I messaged my husband this morning something that may or may not have said:
Lets just move far, far away—right now.
There may have also been a fitting emoji or two. I don’t know. Maybe.
But my smart husband, he is good at what he does (being a husband to me). He didn’t turn me down right away, remind me of our love bug who we get to spend every other week with, or blow off my emotions. He asked me why.
Cue the water works, folks.
I am in this season where God is doing the most incredible things & I thirst for Him like never before. I am in this season where I have never felt more lonely, left out, & uninvited. I am in a season where both are co-existing, battling grounds for my wannabe purity centered mind. I am sincerely battling it out, my nonexistent friends.
So I have had no energy lately, which has not been helped by my prayers to the Lord for my wandering heart to not find any new shows on Hulu or Netflix that I feel the need to add to my list. But I finally picked up the final book to my summer reading stack (there were only three books, people… reading becomes harder when your baby wants to eat plastic things and color on walls with your prayer journal pens). And by now, about three days later and 30 pages in, Lisa Bevere is completely rocking my pitiful heart.
In her book Without Rival, she talks about (at least for the first 30 pages) how God’s love is not equal for each of us, it is unique. She says, “Our Father’s love cannot be likened to a pan of brownies or a cherry pie that is painstakingly cut by a loving parent into equal portions so that no child feels slighted. His marvelous love is not subject to portion control.” (p19)
Cue more tears.
His love doesn’t reach a limit. His love doesn’t level off or yield until the others catch up to your portion. It is endless. Unconditional. Unyielding. Overflowing. This everlasting love isn’t cut off because God says ‘okay you have had enough, pace yourself’. His love flows freely.
You know one of my favorite things God does? I love when we read or watch or hear something that takes us back to a specific moment in our life. The kind of scenario where we never realized how that thirty second interval had left its mark quite the way it had, but God releases the flashback and whispers, let’s heal that, too.
Reading this part of Lisa’s book brought me back to fifth grade. A year I had never thought had damaged me quite the way it had. A year when girls started getting less friendly and more territorial. I was taken back to a specific instance when I had sat at a table with girls who didn’t want me, watching them exchange glances with their friend at the other table, whose chair I was obviously sitting in by that point. Something so silly and small, yet I felt so shameful and unwanted.

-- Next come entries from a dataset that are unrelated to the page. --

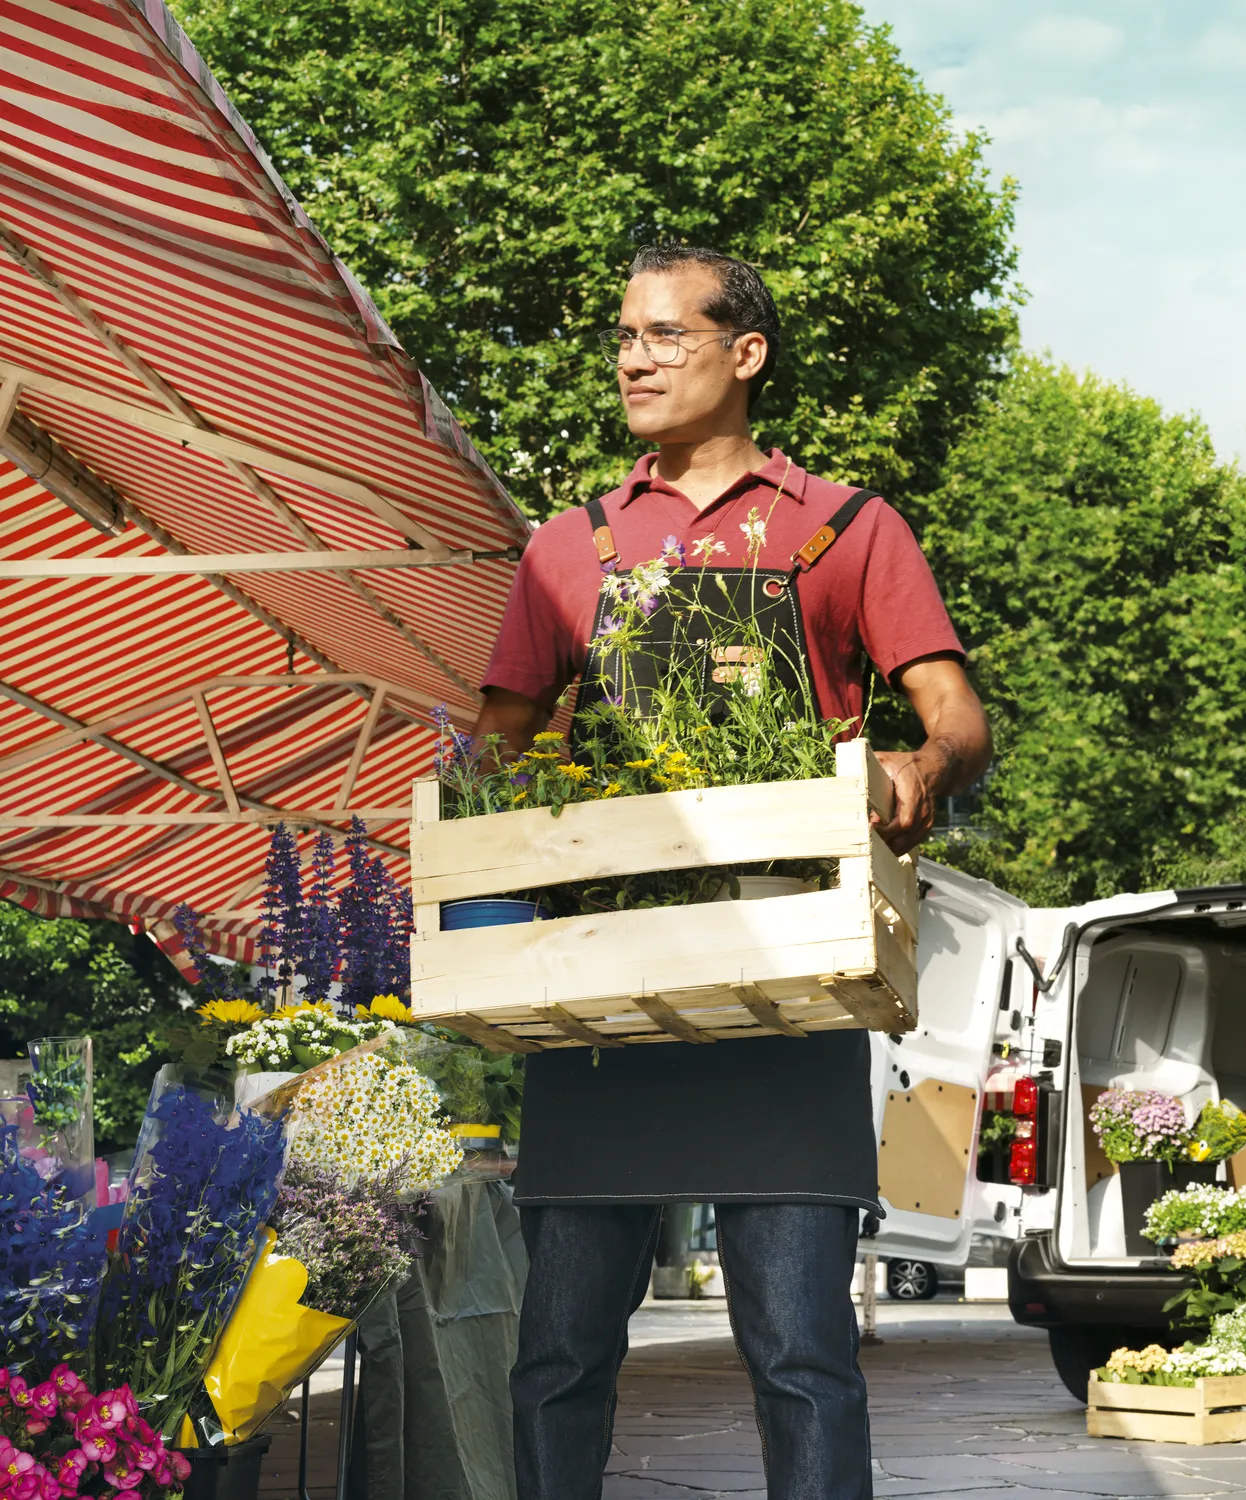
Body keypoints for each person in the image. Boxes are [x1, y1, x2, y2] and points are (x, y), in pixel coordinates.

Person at [474, 243, 992, 1500]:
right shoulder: (566, 549)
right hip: (598, 988)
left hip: (790, 967)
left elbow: (957, 716)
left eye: (664, 336)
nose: (632, 360)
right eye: (623, 339)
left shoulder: (842, 529)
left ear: (743, 353)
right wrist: (481, 824)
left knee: (801, 1353)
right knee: (556, 1356)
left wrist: (911, 773)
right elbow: (494, 750)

And God whispered to this wound through Lisa’s words, “You don’t have to fight for your place at the table or win His love. No one can replace you… you have no rival.” (p21)
There is a seat for me.
I think of all the times I tried to grow other’s affection toward me. I tried to be the love grower, changing little parts of myself, hiding away the parts others had hinted at being unattractive. Creating groups to feel included and accepted, staying in relationships that should have never began to feel safe. All the while having my heavenly Father speaking so many loving words my way and His words falling onto deaf ears as I thought, ‘sure God loves me, but what about you?’

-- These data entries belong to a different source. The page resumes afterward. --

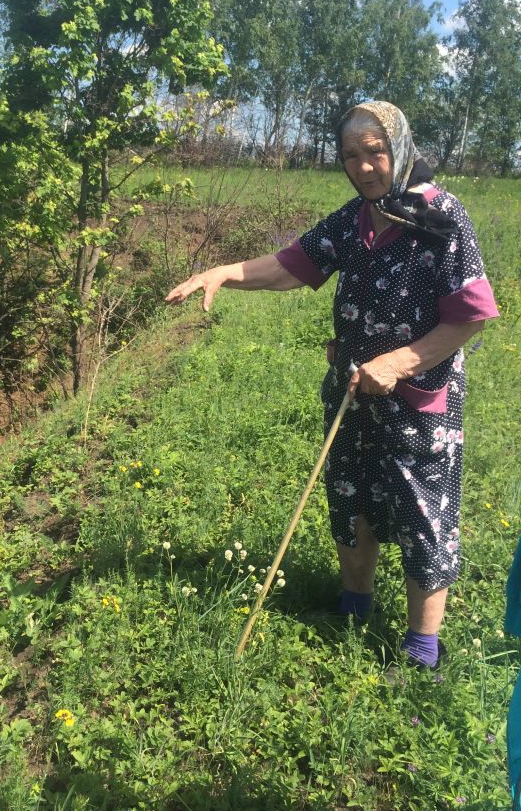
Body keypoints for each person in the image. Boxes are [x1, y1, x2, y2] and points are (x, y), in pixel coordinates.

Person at [166, 101, 499, 669]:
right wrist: (223, 271)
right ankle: (354, 607)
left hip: (420, 403)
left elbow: (471, 315)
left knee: (424, 516)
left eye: (376, 152)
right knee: (352, 501)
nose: (365, 166)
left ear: (400, 148)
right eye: (351, 156)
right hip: (350, 393)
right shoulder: (353, 220)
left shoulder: (442, 217)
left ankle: (422, 650)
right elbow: (291, 265)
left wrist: (399, 364)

So maybe I won’t be moving away tomorrow because of my husband making me look at my own reasoning. Feeling lonely isn’t a reason to leave. Its probably the worst reason to leave. Maybe I am going to stay right where I’m at and take more time to sit and listen to what God thinks of me.
The Bible says God thinks more precious thoughts about us than there are grains of sand. In Without Rival, Lisa poses the question of what God might say if we sat with Him for even a minute, asking what He thinks of us? What three loving words would he use to describe you? Will you accept this challenge alongside me, and even dare to boldly share your words when sharing this post?
It’s your turn, love. Break the silence. Spill your guts.